## Exercise directions
Rewrite the lines of every item, changing "common name" to "vernacular name" and keeping everything else the same. Leave the pictures out.

## Record list
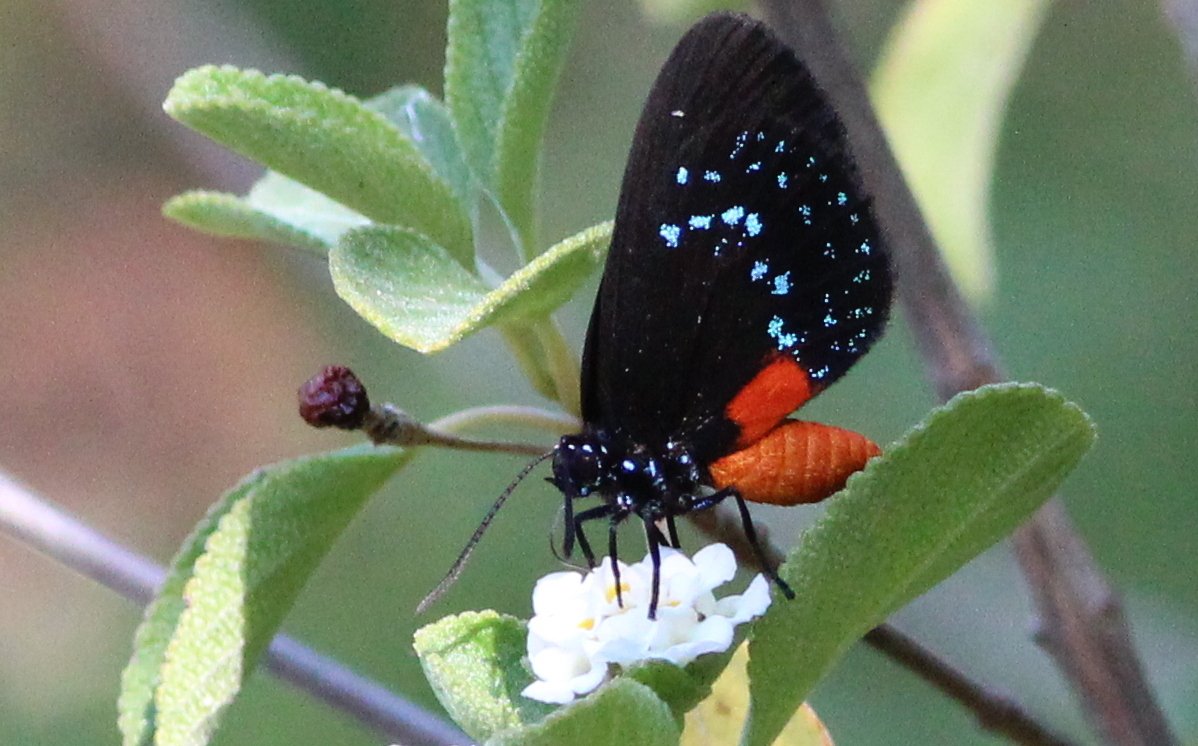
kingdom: Animalia
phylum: Arthropoda
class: Insecta
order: Lepidoptera
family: Lycaenidae
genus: Eumaeus
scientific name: Eumaeus atala
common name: Atala
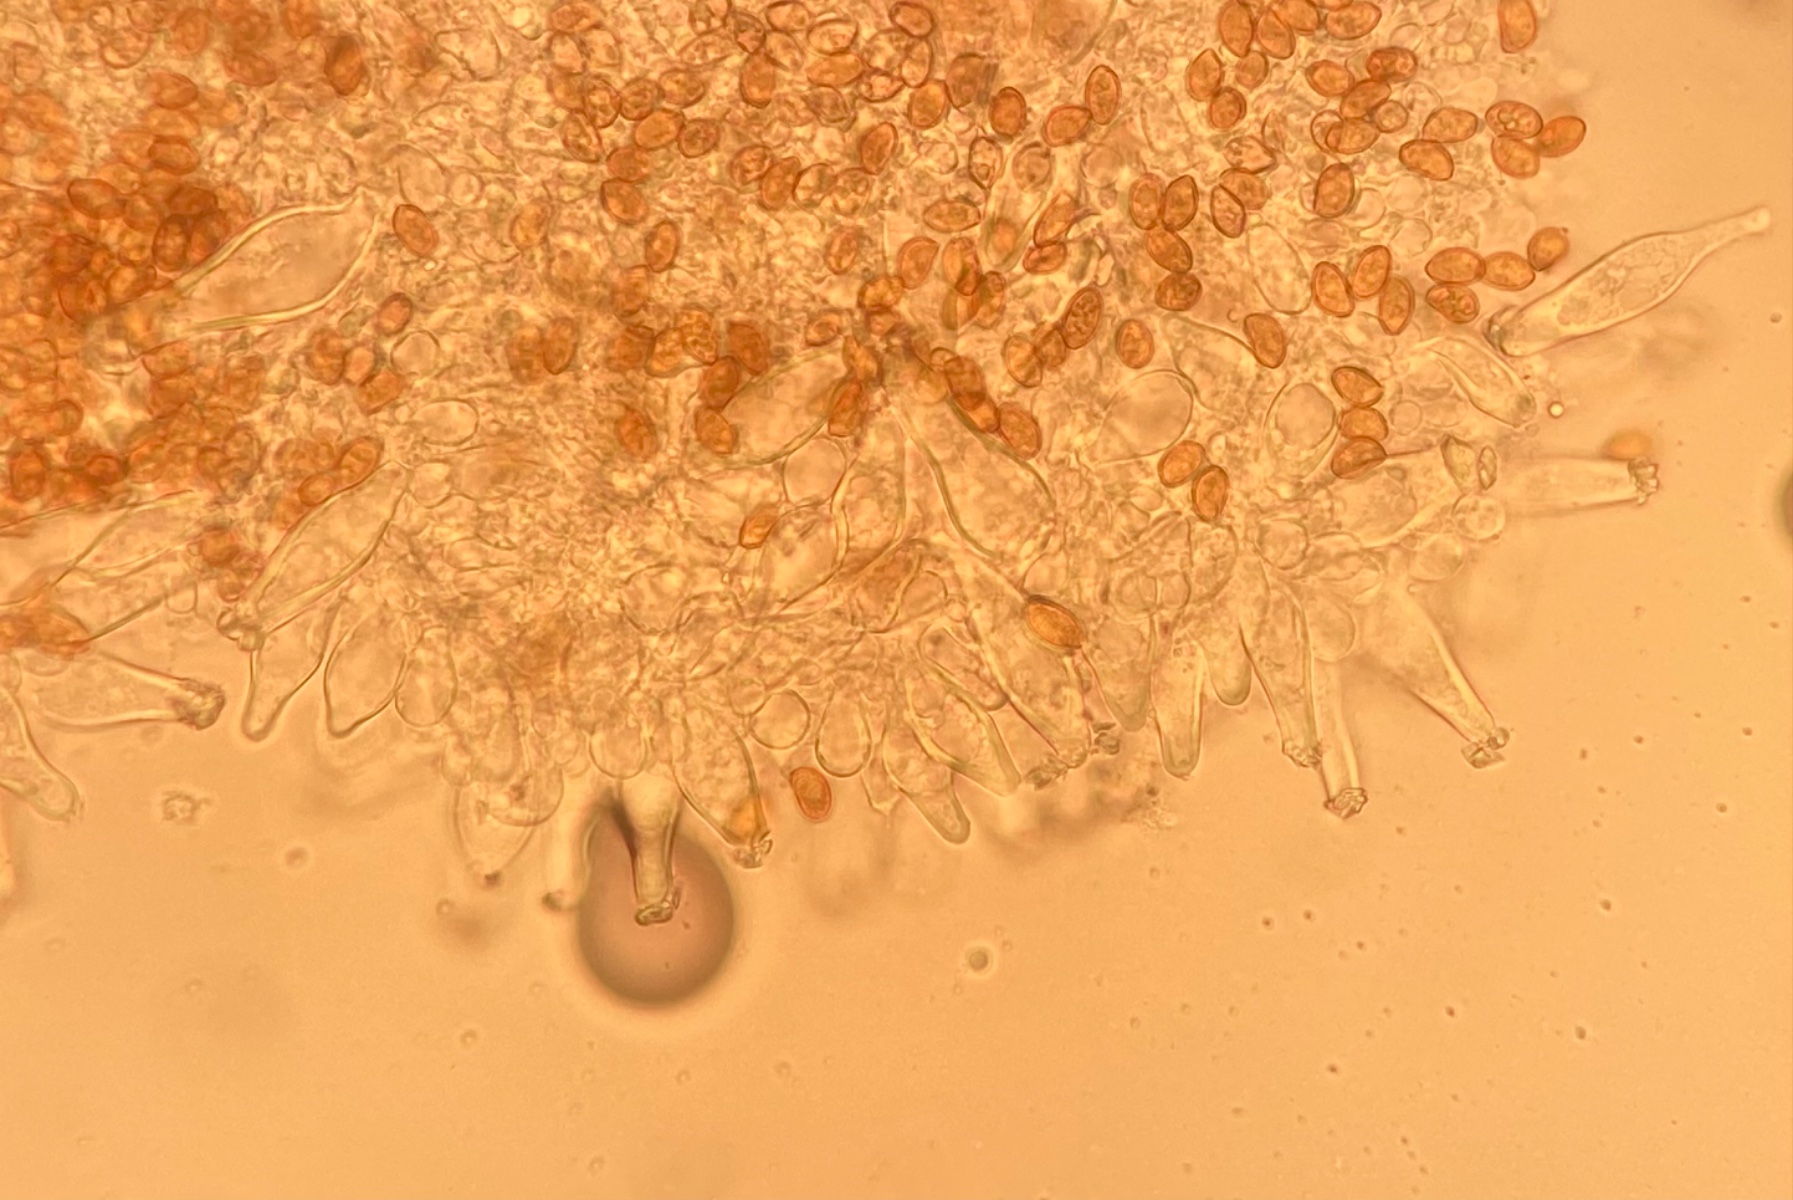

## Result of this task
kingdom: Animalia
phylum: Arthropoda
class: Insecta
order: Lepidoptera
family: Lycaenidae
genus: Eumaeus
scientific name: Eumaeus atala
vernacular name: Atala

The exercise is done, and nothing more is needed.